Now, the Court might be thinking, "What's the big deal? What's the harm in 'playing it safe' and issuing a 'protective order'? Especially in the case of a 'mere' civil IAH or IAWH?"
Well, it should be obvious what the harm is in a criminal Order Of Protection. In addition to the immediate legal consequences cause by an OOP, one is branded for life as a criminal in Arizona. (Since we have no formal "expungement" process.)
The harm is obvious if one wants to run for public office. As the COA has observed, “Once issued, an order of protection carries with it an array of collateral legal and reputational consequences that last beyond the order's expiration.” (Savord v. Morton, 330 P. 3d 1013, 1016 - Ariz: Court of Appeals, 1st Div, 2014.)
The consequences from a civil IAH (and IAWH) are only slightly less harmful. Maybe. Recent changes to Arizona law now make it so that a defendant's name is a CIVIL Injunction is placed in the FBI's National CRIME Information Center. (See A.R.S. S 12-1809(L).) Often ex parte. So now many innocent Arizonans will be branded for life by being on an FBI list, being listed as criminals, often absent Due Process, simply because someone ran crying to a judge. Nothing good can come from being on an FBI list. (In fact, the Arizona Peace Officer Standards and Training Board searches the FBI's NCIC before hiring Law Enforcement Candidates. A hit can disqualify a candidate. We are waiting for the Police Union to sue when a candidate is harmed by this.)
In addition to a ruined reputation (think running for public office again), a civil IAH is like having a spring trap set for you. If your adversary ever calls the police on you, claiming that you violated the Injunction, true or not, then it is "Go Directly to Jail" for you. No discretion for the arresting officer. (See 1809(M).) That loss of liberty constitutes substantial harm.
And it really happens. We have reported before an example of abuse of this provision used against one of our members.

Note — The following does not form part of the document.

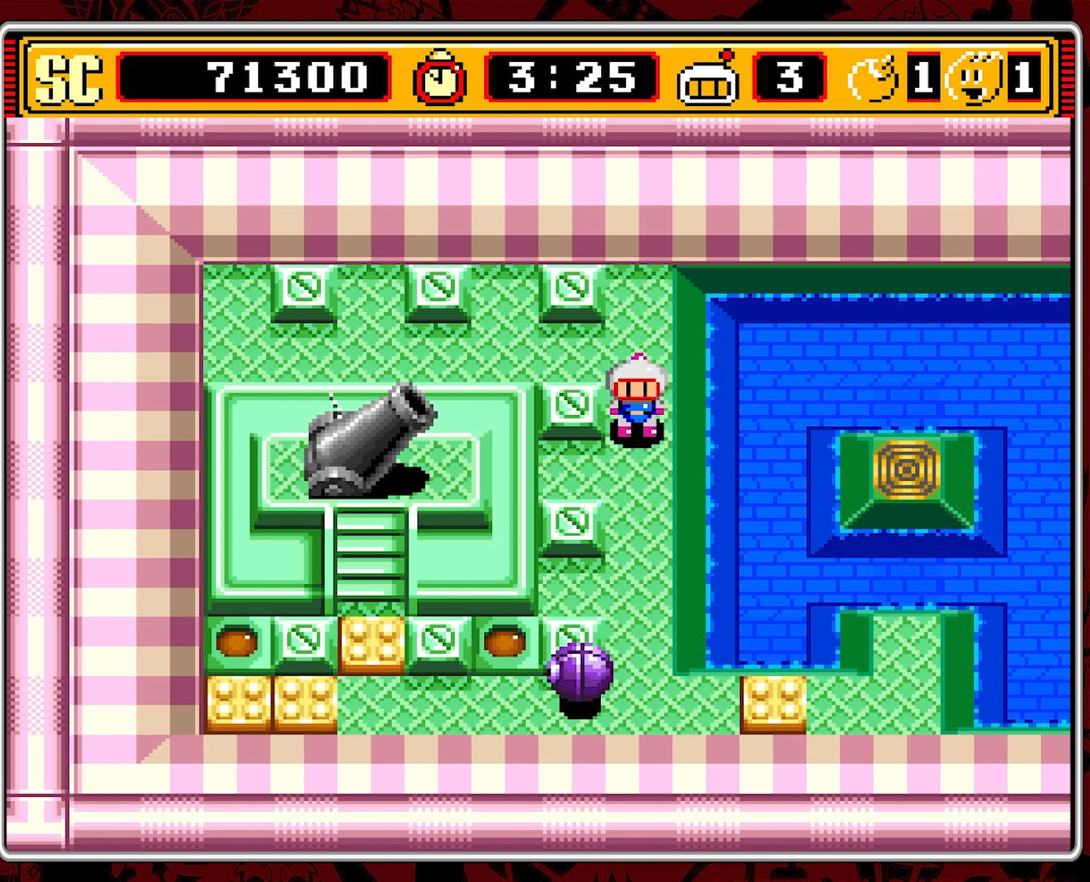
{"buttons": ["DPAD_DOWN"], "events": []}
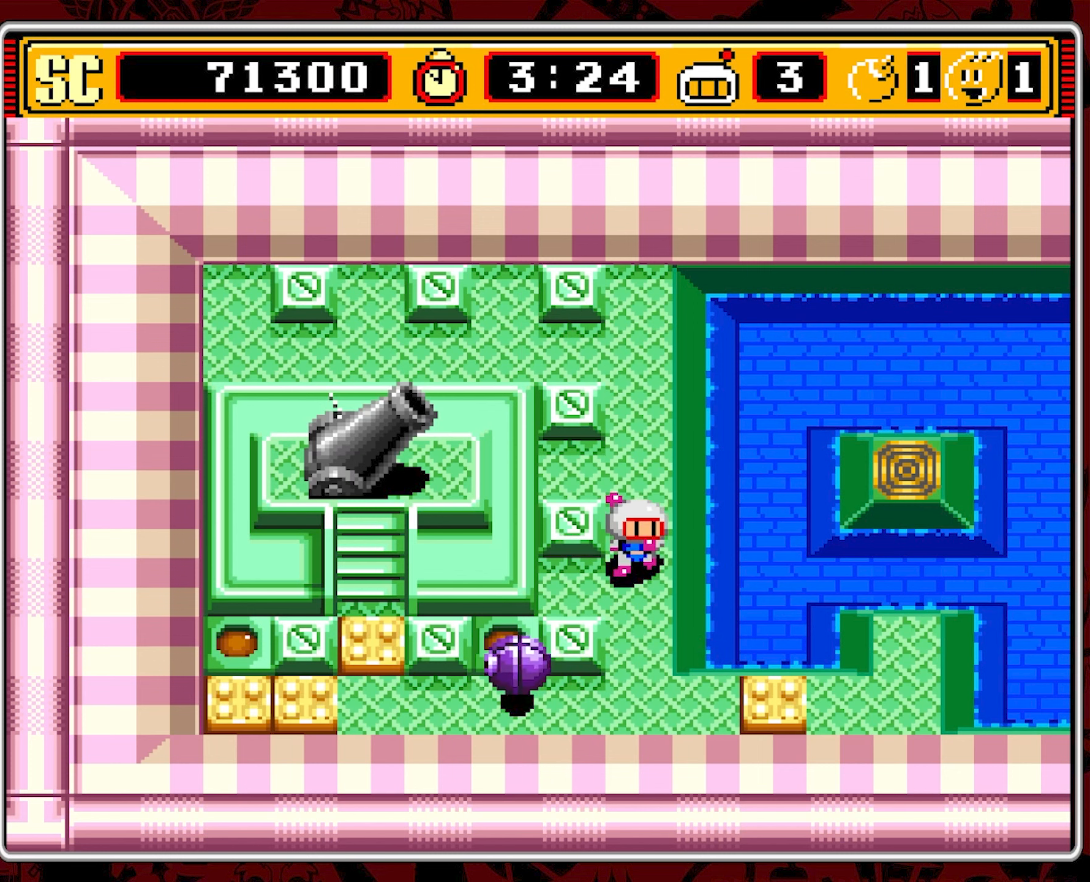
{"buttons": ["DPAD_DOWN"], "events": []}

He had had words with his neighbor. The police were called. The police took the neighbor's side, and suggested the neighbor obtain an IAH against our man. Our man sought a challenge hearing. At the court house, our man's neighbor held the door to the court open for him. Our man, being the polite man that he is, said, "Thank you" to his neighbor. WHAM! Instant arrest and jail for violating the No Contact order in the Injunction.
Thankfully the prosecutor did not prosecute. And the IAH was vacated on appeal. But our man still has an arrest record forever now, caused by an unmeritorious IAH.
Is this the kind of jurisprudence this Court wants its judicial officers doling out? We hope not.
As we noted in our petition, the state of Minnesota has already adopted a rule change like this in its statutes, telling judges that they are not obligated to issue "protective orders" simply for the asking. As it goes to this Court, our petition simply asks for a common sense restatement of fundamental laws of jurisprudence in the interest of Justice for All. This change will not affect bona fide "protective orders" from being issued. But hopefully it will diminish the number of bogus orders from being issued. (Which, as a bonus, will free up the court's resources, saving everyone time & money.)
 There are few precedents due to the fact that "protective orders" almost always start at the Justice Court level, which, by law, precludes appeal at the COA level.
 In Mahar v. Acuna, Officer Mahar did not request that his OOP be vacated. But since the COA found that the judge had issued the OOP to "teach a lesson about civilized conduct," it's likely that the COA would have vacated the OOP if asked.
 The last we checked, the Court does not keep track of how many Orders are appealed. Nor of those appealed, how many are overturned. We suggest that it should.
The Court does keep track of how many challenge hearings there are, but surprisingly, does not keep track of how many are successful. Again, we suggest that the Court collect this data. All the data will provide a metric so that the Court can see when Protective Order Procedure is being abused.